Policy Supplements Applicable Laws
12. This Policy is intended to supplement but not replace any applicable state or federal laws governing conflicts of interest applicable to nonprofit charitable corporations.
Approved by MBF Board on June 23, 2015
[1] For purposes of this Policy, “officers” include each officer designated in the bylaws, together with the Chief Executive Officer, Chief Operating Officer and Chief Financial Officer or equivalent.

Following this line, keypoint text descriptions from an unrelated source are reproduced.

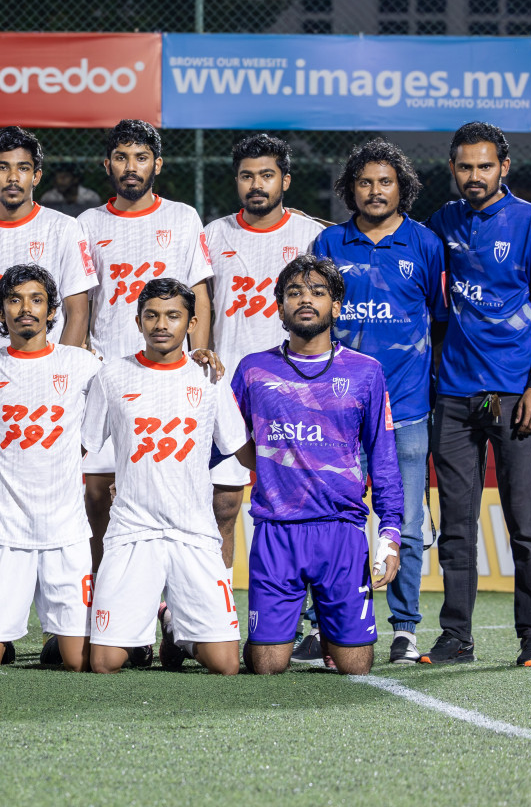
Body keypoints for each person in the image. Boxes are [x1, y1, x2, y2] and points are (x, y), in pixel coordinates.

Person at [425, 121, 531, 668]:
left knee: (524, 523)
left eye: (485, 166)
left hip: (509, 396)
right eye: (464, 166)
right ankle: (456, 636)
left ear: (504, 167)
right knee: (456, 524)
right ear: (453, 169)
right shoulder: (442, 222)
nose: (474, 176)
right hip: (455, 398)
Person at [232, 255, 403, 676]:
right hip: (276, 532)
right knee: (266, 667)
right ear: (279, 307)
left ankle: (329, 632)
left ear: (337, 306)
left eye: (317, 292)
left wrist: (391, 534)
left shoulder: (366, 372)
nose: (305, 300)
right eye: (294, 292)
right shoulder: (253, 369)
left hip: (341, 533)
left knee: (356, 669)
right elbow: (222, 440)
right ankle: (283, 636)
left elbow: (383, 458)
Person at [312, 140, 443, 665]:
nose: (374, 191)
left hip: (406, 410)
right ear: (351, 189)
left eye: (384, 181)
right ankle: (327, 626)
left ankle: (405, 628)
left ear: (401, 186)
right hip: (339, 410)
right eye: (364, 182)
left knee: (405, 523)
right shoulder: (329, 241)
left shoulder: (426, 244)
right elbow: (313, 317)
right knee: (334, 520)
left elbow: (439, 316)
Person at [82, 278, 252, 676]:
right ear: (138, 321)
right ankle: (139, 636)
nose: (161, 324)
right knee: (104, 664)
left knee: (226, 665)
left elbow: (241, 449)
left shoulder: (209, 378)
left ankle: (180, 632)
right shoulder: (112, 376)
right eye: (152, 315)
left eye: (173, 316)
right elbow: (82, 446)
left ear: (191, 323)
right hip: (132, 530)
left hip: (192, 531)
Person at [77, 120, 215, 573]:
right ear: (107, 164)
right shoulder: (88, 224)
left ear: (158, 163)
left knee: (168, 488)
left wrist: (201, 351)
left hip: (168, 379)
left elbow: (199, 294)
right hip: (107, 378)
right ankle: (103, 592)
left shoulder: (182, 217)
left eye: (140, 158)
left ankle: (170, 607)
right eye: (121, 157)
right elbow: (78, 303)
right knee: (97, 495)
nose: (130, 167)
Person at [202, 134, 324, 630]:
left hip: (295, 391)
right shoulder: (212, 234)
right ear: (237, 181)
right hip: (228, 388)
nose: (257, 184)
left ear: (285, 180)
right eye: (248, 175)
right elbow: (198, 304)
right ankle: (213, 614)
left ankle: (314, 621)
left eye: (267, 175)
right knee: (224, 505)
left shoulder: (313, 236)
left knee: (302, 507)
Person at [0, 264, 101, 672]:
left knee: (79, 663)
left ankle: (59, 639)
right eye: (15, 300)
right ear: (0, 312)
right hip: (5, 531)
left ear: (52, 311)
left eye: (37, 300)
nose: (27, 309)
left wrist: (193, 356)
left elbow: (132, 390)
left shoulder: (82, 365)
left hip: (65, 531)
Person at [0, 127, 94, 354]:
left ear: (36, 176)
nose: (13, 177)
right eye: (2, 167)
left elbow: (78, 313)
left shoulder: (64, 228)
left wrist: (59, 369)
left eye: (23, 168)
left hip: (45, 373)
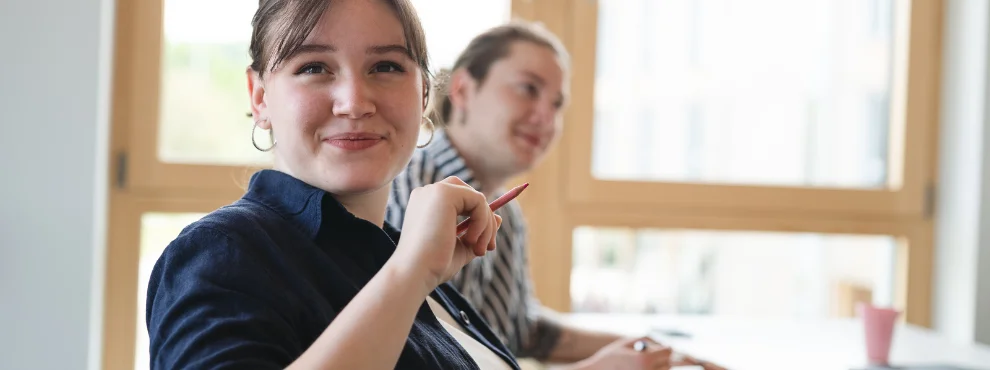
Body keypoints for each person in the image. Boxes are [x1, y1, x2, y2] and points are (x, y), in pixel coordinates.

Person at [143, 1, 683, 369]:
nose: (355, 101)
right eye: (313, 67)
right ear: (260, 98)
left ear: (425, 93)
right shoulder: (220, 253)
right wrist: (409, 273)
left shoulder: (404, 262)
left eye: (385, 66)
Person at [387, 22, 724, 370]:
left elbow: (523, 331)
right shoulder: (410, 186)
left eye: (558, 104)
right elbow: (418, 351)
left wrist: (655, 351)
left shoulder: (509, 213)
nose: (546, 117)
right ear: (462, 89)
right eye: (528, 89)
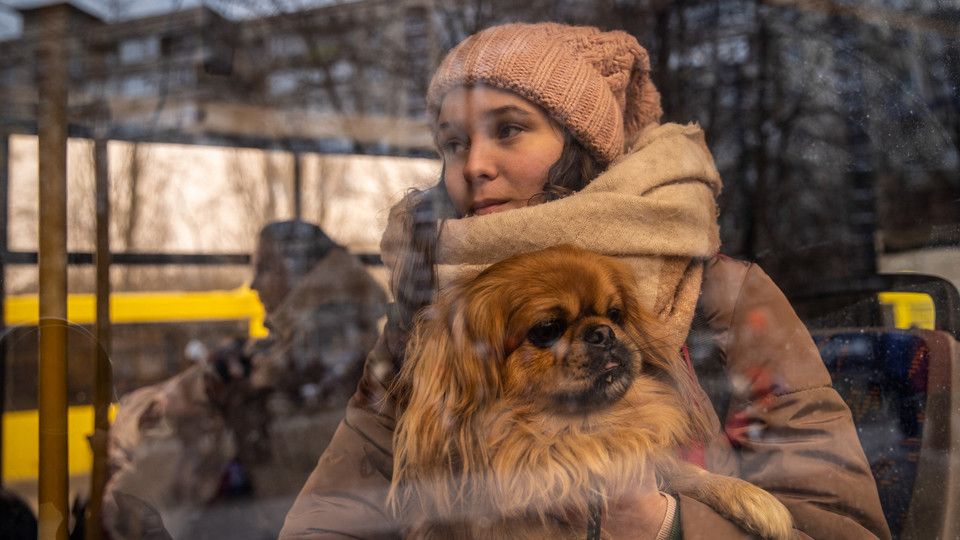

[2] For purposes of this Policy, ‘key employee” is defined pursuant to the following three-part test:
1. $150,000 Test. The employee receives reportable compensation from the Foundation and all related organizations in excess of $150,000 for the calendar year ending with or within the Foundation’s tax year; and
2. Responsibility Test. The employee: (a) has responsibilities, powers or influence over the Foundation as a whole that is similar to those of officers, directors or trustees; (b) manages a discrete segment or activity of the Foundation that represents 10% or more of the activities, assets, income, or expenses of the Foundation, as compared to the Foundation as a whole; or (c) has or shares authority to control or determine 10% or more of the Foundation’s capital expenditures, operating budget, or compensation for employees; and
3. Top 20 Test. The employee is one of the 20 employees (that satisfy the $150,000 Test and Responsibility Test) with the highest reportable compensation from the Foundation and related organizations for the calendar year ending with or within the Foundation’s tax year.
[3] For the purposes of this Policy, “relative” means spouse or significant other living in the same household (“life partner”), brothers or sisters (by whole or half blood), life partners of brothers or sisters (by whole or half blood), ancestors, children, grandchildren, great-grandchildren, and life partners of children, grandchildren, and great-grandchildren.